### 練習問題
a. WikiHouseの紹介文を読んで、次の問いに答えなさい。
(i) WikiHouseは、建築技術をもたない人でも何ができるように開発されたか。
(ii) この建築手法で使われるバイオベースな材料は何か。
(iii) システムをオープンソース化したことで、誰もが何をできるようになったか。
b. 次の各文がWikiHouseの紹介文の内容と合っているか、「はい」か「いいえ」で答え、判断の根拠となる本文の語句をそのまま引用しなさい。
(i) WikiHouseはモジュール式のゼロカーボン建築システムである。
(ii) WikiHouseのファイルは限られた人しか使用できない。
(iii) WikiHouseの製造にはCNCマシンが使われる。
c. WikiHouseの紹介文のうち、「レゴのように建てる建築システム〈WikiHouse〉」から「点もCNCと特徴の1つです。」までの部分を一字一句そのまま書き写しなさい。

レゴのように建てる建築システム〈WikiHouse〉

〈WikiHouse〉は、建築技術をもたない人でも美しく高性能な住宅や建物を簡単に設計、製造、組み立てられるよう開発された、モジュール式のゼロカーボン建築システムです。

CNCマシンによる「デジタルマニュファクチャリング」と、木材という「バイオベースな材料」を使用したサステナブルな建築手法となっていて、システムをオープンソース化したことにより、誰もが自由にファイルを入手・使用・改良することができるというのも特徴の1つとなっています。


CNCを活かした意匠性

デジタルファブリケーションであるからこそ、複雑な部材を製作したり木材以外の素材への活用という点もCNCと特徴の1つです。

### 保存データ
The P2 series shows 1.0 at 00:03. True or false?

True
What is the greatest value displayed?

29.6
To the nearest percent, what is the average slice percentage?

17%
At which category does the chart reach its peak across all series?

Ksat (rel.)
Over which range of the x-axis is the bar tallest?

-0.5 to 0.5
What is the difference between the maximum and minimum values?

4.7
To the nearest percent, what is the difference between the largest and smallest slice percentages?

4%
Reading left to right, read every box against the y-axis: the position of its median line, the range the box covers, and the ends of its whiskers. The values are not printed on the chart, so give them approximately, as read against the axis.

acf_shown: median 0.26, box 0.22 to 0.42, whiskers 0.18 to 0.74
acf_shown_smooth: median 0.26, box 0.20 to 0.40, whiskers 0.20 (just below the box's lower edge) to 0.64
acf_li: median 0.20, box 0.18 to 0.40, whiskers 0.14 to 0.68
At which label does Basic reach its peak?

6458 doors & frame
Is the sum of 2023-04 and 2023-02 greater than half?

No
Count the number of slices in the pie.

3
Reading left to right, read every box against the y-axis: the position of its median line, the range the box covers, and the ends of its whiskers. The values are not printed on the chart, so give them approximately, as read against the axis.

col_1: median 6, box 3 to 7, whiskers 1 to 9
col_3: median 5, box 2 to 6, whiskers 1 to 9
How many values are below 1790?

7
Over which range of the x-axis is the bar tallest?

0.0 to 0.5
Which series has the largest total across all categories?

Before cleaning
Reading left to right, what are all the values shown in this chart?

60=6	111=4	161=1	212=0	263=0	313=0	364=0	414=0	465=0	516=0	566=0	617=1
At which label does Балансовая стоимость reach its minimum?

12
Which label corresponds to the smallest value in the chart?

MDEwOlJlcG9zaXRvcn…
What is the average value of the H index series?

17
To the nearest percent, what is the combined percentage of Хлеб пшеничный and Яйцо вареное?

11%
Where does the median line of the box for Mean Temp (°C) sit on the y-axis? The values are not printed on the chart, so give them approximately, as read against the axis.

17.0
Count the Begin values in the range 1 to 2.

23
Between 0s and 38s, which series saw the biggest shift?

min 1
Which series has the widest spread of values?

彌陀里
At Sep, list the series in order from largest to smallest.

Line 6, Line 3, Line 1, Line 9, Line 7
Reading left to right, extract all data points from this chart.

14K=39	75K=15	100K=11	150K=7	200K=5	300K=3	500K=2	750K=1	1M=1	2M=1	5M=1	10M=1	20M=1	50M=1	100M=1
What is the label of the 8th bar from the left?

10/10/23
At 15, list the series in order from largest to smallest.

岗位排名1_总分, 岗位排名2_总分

### 解答
a.
(i) 美しく高性能な住宅や建物を簡単に設計、製造、組み立てられるように開発された。
(ii) 木材。
(iii) 自由にファイルを入手・使用・改良することができる。

b.
(i) はい。「モジュール式のゼロカーボン建築システムです」
(ii) いいえ。「誰もが自由にファイルを入手・使用・改良することができる」
(iii) はい。「CNCマシンによる「デジタルマニュファクチャリング」」

c.
レゴのように建てる建築システム〈WikiHouse〉

〈WikiHouse〉は、建築技術をもたない人でも美しく高性能な住宅や建物を簡単に設計、製造、組み立てられるよう開発された、モジュール式のゼロカーボン建築システムです。

CNCマシンによる「デジタルマニュファクチャリング」と、木材という「バイオベースな材料」を使用したサステナブルな建築手法となっていて、システムをオープンソース化したことにより、誰もが自由にファイルを入手・使用・改良することができるというのも特徴の1つとなっています。


CNCを活かした意匠性

デジタルファブリケーションであるからこそ、複雑な部材を製作したり木材以外の素材への活用という点もCNCと特徴の1つです。